As educators we like to give the impression that we know all there is to know about sacrifice for our vocation. We quite naturally occupy the higher moral territory whenever the opportunity arises, and we sleep well in our beds knowing that the job we do is worthwhile.
So it’s very difficult when a fellow educator from another part of the world comes along and knocks that comfortable mindset, or to use a good Scottish expression “ca’s the legs frae ye” (sweep your legs from underneath you).
Yet that’s just what I experienced on Monday when I met Thein Naing. Thein is a remarkable man, from a remarkable place, full of remarkable people. He works in the Mae Sot area of Thailand just on the border with Burma. The area accommodates over 150,000 Burmese refugees and economic migrants.
The Mae Sot area has around 70 migrant schools which have started spontaneously to meet the needs of 30,000 children who have crossed the border with their parents from Burma. Of this number only 7,000 currently attend these schools, which receive no support from the Thai government and rely solely on resourcefulness and international support.
It’s to this cause that Thein has dedicated his professional and personal life – to help these children, many of whom are stateless, to receive an education and to improve their lives. He works with schools to develop their curriculum, teaching skills, health education, child protection and so many other elements of education which we take for granted.
I was close to tears when he told me that some parents choose to abandon their child at a school knowing that they will have a better life in the care of others – a story of parental love which is beyond anything in my experience.
As we spoke we began to explore possible things that we might do in East Lothian to support education in Mae Sot.
Here’s the pitch!
Next year we could ask each of our secondary schools if they would be willing/able take on one senior student (17 year old) to follow a full year’s study ending in formal qualifications. The schools would seek to find a family in their community who would be willing to host the student. The family would be responsible for feeding and supporting the student for the year – but we would look to raise funds to pay for recreational activities. For our part the authority would seek to find the money to pay for the travel costs for the six students and co-ordinate a support system for the students during their time in East Lothian.
I know that I would have been interested if one of my sons had come back from school and said he had wanted to host such a student, just as I would have been interested as a head teacher. The learning opportunities for our East Lothian students are obvious but we need to look beyond that benefit to the transformational effect it could have on our visitors, their own communities, and development of the democratic process in their country.
Could there possibly be a better gift to give?
Donations to help provide basic education for internally displaced people of Burma can be made at www.nhecburma.org or theinaing@nhecburma.org
Good (and big) idea.

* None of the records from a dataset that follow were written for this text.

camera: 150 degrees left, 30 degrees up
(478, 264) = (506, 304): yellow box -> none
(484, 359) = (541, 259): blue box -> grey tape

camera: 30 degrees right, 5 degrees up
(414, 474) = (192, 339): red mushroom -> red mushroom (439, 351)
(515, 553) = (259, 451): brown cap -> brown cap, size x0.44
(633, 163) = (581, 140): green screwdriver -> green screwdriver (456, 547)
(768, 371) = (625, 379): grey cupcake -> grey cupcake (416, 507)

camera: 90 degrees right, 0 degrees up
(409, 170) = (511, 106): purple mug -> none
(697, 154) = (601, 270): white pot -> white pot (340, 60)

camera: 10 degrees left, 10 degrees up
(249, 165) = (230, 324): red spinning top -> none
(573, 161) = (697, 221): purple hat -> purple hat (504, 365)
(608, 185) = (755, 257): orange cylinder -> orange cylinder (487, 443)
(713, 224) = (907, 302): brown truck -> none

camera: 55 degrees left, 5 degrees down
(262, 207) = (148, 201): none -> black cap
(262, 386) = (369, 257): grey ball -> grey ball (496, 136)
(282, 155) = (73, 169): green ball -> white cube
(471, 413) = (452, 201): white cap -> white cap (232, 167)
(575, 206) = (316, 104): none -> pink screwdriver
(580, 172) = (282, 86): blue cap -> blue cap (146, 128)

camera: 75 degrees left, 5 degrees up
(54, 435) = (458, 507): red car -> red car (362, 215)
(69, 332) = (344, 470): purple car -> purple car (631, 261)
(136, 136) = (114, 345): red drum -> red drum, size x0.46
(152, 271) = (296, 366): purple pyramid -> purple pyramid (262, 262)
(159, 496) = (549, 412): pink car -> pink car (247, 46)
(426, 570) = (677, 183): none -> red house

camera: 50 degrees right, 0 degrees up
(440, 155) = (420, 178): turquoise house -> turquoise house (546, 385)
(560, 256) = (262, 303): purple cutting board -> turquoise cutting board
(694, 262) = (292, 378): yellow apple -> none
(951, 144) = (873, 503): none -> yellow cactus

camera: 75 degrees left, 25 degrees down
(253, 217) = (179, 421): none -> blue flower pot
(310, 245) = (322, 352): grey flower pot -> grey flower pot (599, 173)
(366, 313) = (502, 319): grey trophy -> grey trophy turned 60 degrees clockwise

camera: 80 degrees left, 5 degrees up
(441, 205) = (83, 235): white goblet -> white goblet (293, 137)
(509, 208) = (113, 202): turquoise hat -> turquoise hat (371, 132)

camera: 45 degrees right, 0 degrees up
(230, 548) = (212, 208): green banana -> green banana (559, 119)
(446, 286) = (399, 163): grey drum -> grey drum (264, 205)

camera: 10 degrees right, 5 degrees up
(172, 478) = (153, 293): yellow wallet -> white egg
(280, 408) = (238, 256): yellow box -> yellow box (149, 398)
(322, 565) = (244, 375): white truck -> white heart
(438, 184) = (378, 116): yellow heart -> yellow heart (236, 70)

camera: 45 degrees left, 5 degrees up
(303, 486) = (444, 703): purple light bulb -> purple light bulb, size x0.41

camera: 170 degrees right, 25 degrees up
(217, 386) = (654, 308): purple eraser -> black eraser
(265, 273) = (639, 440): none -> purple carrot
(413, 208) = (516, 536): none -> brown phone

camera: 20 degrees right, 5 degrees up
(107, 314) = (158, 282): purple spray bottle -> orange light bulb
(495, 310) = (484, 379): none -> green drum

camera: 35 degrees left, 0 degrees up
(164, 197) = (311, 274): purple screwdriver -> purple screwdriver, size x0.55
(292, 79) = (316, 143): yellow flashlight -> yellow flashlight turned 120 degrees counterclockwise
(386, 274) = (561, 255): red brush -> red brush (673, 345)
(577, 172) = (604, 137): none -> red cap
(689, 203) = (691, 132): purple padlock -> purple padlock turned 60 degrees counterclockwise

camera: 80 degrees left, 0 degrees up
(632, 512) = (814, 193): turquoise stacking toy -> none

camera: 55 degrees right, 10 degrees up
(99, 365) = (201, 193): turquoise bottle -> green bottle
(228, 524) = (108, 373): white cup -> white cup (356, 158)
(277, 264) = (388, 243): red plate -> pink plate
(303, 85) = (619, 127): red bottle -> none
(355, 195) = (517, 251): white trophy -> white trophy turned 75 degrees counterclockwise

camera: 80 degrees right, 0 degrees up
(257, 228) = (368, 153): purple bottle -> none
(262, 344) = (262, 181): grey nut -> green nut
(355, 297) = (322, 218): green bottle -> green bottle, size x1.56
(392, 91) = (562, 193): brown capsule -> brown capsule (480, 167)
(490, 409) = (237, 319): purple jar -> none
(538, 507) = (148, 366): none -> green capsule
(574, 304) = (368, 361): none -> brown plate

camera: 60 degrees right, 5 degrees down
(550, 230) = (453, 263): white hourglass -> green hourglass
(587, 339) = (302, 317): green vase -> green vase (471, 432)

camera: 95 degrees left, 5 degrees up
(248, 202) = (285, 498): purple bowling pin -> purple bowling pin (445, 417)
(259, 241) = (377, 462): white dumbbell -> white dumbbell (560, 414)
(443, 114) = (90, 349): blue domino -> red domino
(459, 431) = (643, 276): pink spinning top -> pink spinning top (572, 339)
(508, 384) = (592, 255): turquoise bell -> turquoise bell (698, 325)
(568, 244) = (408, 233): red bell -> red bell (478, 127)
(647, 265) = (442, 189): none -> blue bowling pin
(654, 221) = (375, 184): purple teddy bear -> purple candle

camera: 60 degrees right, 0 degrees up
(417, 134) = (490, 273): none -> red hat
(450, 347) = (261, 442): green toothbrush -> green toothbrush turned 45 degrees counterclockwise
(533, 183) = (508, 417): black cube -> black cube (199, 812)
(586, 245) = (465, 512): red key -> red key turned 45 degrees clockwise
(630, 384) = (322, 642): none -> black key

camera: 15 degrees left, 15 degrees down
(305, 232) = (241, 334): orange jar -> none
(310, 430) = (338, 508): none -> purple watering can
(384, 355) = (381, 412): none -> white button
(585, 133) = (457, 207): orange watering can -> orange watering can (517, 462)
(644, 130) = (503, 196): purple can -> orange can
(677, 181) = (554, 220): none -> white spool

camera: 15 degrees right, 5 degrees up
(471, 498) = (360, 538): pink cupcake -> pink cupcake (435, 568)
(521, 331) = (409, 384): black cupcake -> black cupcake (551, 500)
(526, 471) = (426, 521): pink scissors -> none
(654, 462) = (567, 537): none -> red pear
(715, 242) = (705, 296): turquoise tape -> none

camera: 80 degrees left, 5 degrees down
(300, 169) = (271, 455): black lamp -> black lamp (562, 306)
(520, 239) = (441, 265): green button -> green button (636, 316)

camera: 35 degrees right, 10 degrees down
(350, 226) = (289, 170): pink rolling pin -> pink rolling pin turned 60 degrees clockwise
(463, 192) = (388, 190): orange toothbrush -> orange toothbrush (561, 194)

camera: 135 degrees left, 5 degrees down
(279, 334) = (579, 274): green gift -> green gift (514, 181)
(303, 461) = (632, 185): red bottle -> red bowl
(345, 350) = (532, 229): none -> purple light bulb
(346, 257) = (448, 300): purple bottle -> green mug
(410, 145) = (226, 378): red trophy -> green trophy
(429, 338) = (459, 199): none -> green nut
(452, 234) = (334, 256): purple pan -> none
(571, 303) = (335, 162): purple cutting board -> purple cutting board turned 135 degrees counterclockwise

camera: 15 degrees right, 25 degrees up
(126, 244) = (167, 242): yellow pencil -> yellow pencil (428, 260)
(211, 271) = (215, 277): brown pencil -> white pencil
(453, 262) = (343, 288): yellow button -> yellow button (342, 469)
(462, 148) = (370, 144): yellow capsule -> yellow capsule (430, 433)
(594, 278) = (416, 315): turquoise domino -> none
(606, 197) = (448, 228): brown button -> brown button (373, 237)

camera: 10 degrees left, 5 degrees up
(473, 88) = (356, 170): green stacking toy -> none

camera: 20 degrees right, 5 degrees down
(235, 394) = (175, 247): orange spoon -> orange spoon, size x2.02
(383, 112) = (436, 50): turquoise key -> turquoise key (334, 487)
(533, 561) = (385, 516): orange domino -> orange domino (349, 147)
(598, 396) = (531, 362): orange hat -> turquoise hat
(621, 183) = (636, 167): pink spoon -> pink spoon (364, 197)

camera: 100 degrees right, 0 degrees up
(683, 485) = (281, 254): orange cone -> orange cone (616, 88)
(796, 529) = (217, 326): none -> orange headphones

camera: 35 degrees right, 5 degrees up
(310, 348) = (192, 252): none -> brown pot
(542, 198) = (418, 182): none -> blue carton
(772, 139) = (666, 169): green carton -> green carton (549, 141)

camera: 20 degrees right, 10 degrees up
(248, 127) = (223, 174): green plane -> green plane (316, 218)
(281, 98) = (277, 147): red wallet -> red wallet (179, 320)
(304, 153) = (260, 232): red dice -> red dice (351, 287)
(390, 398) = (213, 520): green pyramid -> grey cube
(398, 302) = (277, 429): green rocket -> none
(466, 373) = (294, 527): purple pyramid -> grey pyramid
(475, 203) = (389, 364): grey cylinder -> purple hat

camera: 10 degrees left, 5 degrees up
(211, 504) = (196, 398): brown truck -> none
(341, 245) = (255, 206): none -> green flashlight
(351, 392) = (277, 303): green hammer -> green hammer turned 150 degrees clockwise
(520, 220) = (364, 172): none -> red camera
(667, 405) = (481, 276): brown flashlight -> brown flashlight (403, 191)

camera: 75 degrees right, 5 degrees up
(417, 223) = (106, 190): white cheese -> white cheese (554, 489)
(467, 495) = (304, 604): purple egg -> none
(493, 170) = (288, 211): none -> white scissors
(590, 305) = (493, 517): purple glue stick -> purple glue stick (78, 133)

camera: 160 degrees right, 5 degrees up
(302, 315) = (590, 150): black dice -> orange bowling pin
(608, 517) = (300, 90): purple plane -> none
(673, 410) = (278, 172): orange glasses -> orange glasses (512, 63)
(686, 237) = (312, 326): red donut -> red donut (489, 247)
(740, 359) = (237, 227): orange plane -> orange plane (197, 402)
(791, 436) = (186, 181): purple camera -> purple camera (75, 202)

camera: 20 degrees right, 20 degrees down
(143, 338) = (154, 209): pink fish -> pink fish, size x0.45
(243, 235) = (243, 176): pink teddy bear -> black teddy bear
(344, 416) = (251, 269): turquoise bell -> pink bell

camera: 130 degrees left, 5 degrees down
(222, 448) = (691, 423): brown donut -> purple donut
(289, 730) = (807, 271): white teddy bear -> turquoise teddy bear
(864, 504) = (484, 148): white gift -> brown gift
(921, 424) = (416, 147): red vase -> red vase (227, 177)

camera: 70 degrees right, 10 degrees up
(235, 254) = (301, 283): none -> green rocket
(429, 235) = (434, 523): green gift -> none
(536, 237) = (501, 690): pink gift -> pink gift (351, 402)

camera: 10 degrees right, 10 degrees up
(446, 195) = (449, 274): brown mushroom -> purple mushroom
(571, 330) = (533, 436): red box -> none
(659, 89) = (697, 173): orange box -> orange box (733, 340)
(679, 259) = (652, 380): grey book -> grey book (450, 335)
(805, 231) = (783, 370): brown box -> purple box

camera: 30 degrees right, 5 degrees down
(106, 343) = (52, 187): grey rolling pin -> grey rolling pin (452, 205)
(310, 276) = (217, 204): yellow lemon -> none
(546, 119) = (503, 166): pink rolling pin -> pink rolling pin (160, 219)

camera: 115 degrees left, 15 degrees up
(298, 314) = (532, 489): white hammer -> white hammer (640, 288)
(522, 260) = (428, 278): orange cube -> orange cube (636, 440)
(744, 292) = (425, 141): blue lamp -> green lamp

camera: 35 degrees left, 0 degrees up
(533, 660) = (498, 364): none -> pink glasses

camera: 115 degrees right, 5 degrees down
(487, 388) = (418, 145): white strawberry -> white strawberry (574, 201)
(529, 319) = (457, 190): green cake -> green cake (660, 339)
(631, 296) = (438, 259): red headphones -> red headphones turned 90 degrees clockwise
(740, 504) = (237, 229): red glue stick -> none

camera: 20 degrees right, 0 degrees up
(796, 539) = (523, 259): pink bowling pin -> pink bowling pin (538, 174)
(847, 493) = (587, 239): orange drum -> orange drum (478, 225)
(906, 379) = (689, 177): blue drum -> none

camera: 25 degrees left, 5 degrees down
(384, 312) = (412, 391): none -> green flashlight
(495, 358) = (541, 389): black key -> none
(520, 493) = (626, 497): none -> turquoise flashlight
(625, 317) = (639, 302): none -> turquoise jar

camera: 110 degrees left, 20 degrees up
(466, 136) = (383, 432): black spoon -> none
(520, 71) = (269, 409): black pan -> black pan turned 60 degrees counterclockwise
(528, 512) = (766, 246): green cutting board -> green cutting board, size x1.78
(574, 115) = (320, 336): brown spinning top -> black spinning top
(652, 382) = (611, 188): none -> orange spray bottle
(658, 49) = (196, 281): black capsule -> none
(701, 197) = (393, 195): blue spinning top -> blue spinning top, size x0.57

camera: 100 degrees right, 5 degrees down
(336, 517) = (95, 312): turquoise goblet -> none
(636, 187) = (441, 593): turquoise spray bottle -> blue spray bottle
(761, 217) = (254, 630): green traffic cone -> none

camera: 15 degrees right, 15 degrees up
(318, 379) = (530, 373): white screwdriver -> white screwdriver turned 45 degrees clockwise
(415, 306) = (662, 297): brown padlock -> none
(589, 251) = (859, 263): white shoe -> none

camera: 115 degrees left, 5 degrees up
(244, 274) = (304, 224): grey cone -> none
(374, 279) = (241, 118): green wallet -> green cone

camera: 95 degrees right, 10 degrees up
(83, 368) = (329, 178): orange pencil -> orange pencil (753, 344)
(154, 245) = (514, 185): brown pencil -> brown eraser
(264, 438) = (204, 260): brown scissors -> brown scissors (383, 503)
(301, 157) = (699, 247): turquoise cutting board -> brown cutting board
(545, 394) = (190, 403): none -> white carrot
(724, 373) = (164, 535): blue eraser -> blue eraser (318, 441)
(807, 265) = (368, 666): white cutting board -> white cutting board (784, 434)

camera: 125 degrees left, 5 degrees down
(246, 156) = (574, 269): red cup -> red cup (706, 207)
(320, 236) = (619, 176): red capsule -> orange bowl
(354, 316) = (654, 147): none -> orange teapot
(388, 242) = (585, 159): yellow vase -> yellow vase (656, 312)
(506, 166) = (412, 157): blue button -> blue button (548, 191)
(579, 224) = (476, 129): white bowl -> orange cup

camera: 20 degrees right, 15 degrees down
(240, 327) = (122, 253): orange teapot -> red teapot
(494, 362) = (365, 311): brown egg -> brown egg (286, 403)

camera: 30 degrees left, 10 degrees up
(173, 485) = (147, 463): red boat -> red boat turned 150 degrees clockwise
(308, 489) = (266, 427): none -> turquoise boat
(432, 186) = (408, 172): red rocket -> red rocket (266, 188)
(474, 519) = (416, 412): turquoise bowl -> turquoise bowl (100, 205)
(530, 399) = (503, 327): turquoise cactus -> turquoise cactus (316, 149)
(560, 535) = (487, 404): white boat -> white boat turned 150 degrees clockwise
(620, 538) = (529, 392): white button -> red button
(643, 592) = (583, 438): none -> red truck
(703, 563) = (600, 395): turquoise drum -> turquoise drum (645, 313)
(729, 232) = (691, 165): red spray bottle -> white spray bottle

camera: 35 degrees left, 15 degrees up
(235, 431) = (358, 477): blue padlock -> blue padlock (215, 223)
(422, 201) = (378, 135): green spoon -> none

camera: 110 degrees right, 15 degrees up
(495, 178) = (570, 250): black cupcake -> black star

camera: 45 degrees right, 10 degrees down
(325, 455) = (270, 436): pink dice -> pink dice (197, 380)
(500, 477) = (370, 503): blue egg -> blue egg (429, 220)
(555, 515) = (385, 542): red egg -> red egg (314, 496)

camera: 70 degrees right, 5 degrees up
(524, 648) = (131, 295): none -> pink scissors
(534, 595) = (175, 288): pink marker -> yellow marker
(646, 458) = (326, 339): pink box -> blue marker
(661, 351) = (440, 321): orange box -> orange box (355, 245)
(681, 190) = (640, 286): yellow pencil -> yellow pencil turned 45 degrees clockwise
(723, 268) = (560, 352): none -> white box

Think you’ll have a lot of support for this!
Thein Naing has been posting to the Campie Primary blog, so anyone interested can read about his experience in his own words there:
https://www.edubuzz.org/campie/2011/09/26/say-hai-and-thein-naings-first-day-at-campie/
Hi Don,
First of all thank you for all your help with our Burmese visitors. You have been a massive supporter of Campie’s Global Schools Partnership and we were all very keen for you to meet Thein Naing and Say Hai. Thein Naing is staying with me while he is in Scotland and I have to say this is a pleasure and a privilege. He was delighted to meet you and very happy afterwards.
Your support is amazing, and we are all grateful at Campie. I think your suggestions to have students here is great, but there are many difficulties which you are unaware of. First all, most of the children living in the border region have no passports or identity papers so getting them over here would be difficult if not impossible. This is obviousy a massive obstacle, and one which is almost unsurmountable. It can be dangerous for the Burmese to travel within Thailand as they can be arrested at any time and deported. Also many of these children are seriously traumatised as they have lived through terrible things that we cannot begin to imagine. Communities over there are very close, and many people have suffered greatly when removed from their families and friends.
I know you are a great thinker, and this is a great thought, but I worry this is about travelling down this route. But as usual Don, you have opened a debate and hopefully will start people thinking about how we can help and what we can do that is going to be most valuable.
We have much to offer and so, so much to learn from this connection. This is definitely a two-way process as I know your realise. Maybe we can chat (along with Sheila) some time and come up with the best way to help.
Once again thank you for your support and involvement in our partnership.